=== Raw records ===

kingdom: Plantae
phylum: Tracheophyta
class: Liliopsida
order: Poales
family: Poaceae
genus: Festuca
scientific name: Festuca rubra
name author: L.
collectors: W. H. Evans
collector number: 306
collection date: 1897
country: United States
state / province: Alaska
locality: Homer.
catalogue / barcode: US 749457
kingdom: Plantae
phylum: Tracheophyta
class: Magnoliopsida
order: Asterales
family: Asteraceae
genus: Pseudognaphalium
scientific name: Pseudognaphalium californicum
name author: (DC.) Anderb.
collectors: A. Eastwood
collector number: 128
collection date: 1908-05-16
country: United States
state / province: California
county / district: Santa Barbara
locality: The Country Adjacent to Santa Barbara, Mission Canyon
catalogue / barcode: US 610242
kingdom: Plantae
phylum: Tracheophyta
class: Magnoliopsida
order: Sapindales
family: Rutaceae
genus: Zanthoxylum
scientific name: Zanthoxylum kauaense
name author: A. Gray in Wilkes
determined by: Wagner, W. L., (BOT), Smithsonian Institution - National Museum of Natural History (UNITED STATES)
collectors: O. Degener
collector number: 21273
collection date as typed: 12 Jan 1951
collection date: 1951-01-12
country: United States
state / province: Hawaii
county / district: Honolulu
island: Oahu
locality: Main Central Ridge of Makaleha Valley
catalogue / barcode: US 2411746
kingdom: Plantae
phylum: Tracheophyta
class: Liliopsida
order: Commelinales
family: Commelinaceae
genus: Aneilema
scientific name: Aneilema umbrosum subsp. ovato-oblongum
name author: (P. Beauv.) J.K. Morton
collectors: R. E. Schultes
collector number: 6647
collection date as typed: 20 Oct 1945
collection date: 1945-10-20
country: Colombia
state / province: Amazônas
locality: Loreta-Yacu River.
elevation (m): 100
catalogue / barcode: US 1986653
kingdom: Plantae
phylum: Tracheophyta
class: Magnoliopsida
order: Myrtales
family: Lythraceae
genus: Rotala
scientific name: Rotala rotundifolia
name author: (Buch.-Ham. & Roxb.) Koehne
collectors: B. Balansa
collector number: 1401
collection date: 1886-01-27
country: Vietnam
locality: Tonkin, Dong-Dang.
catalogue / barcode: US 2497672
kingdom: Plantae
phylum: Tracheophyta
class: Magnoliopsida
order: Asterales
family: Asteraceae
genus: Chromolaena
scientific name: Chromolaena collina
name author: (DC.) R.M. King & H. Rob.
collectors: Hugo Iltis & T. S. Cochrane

===

> Short problem: Take everything from the first line of the entries down to and including the line containing "county / district: Santa Barbara", and write it out again with "collector number" replaced by "field number" and nothing else changed.

> Exercise solution:
kingdom: Plantae
phylum: Tracheophyta
class: Liliopsida
order: Poales
family: Poaceae
genus: Festuca
scientific name: Festuca rubra
name author: L.
collectors: W. H. Evans
field number: 306
collection date: 1897
country: United States
state / province: Alaska
locality: Homer.
catalogue / barcode: US 749457
kingdom: Plantae
phylum: Tracheophyta
class: Magnoliopsida
order: Asterales
family: Asteraceae
genus: Pseudognaphalium
scientific name: Pseudognaphalium californicum
name author: (DC.) Anderb.
collectors: A. Eastwood
field number: 128
collection date: 1908-05-16
country: United States
state / province: California
county / district: Santa Barbara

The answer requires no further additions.